Des Causses et des cailloux… 119 km

6 semaines de marche et plus de 800 kilomètres parcourus, notre petite caravane a maintenant son rythme de croisière. L’organisation est plutôt bien rodée, chacun sa place, chacun son rôle. Les chevaux marchent très bien. On sent qu’ils ont la forme avec cet entraînement quotidien. Les montées se font à une vitesse impressionnante et j’avoue que je préfère souvent laisser Sultan en liberté, corde sur l’encolure, parce qu’il m’est difficile de tenir la cadence et que je ne veux pas le gêner.
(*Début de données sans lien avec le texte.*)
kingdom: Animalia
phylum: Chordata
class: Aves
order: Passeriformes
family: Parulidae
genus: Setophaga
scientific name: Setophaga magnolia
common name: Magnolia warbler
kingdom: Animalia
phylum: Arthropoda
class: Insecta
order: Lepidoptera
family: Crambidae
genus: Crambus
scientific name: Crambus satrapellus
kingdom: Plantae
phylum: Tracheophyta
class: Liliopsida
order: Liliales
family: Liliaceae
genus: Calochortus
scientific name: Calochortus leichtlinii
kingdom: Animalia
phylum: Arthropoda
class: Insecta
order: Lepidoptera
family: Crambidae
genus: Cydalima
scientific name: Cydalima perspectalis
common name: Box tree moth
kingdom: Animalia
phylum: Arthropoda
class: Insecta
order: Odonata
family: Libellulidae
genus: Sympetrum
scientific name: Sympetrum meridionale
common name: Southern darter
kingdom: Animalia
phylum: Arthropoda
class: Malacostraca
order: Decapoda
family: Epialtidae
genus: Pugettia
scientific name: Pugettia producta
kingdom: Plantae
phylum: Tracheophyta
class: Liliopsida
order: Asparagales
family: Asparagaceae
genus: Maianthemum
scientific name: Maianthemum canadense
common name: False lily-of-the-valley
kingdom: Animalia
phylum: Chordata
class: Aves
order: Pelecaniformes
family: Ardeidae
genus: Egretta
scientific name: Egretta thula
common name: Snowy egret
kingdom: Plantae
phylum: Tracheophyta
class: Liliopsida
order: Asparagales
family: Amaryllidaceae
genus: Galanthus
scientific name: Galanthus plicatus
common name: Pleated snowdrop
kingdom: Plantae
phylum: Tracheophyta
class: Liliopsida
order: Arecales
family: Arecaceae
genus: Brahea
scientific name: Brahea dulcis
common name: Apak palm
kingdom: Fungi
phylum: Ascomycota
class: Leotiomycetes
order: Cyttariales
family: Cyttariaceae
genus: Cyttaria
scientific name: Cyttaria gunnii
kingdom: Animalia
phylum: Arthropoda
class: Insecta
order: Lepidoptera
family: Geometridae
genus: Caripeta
Il est gentil, il m’attend de temps à autre ou tourne la tête quand je suis trop loin derrière, l’air de dire « Allez, viens, rejoins-moi ». Rahan est beaucoup plus serein. Lui, qui sursautait quasiment à propos de tout et de rien, prend plaisir à prendre la tête du cortège et à montrer son courage. L’état physique et moral des troupes est bon. On ne sait plus trop quel jour on est mais on se sent pleinement en connexion avec la nature qui nous entoure, avec nos chevaux et nous-mêmes. On a l’impression qu’on pourrait continuer à marcher comme cela à l’infini.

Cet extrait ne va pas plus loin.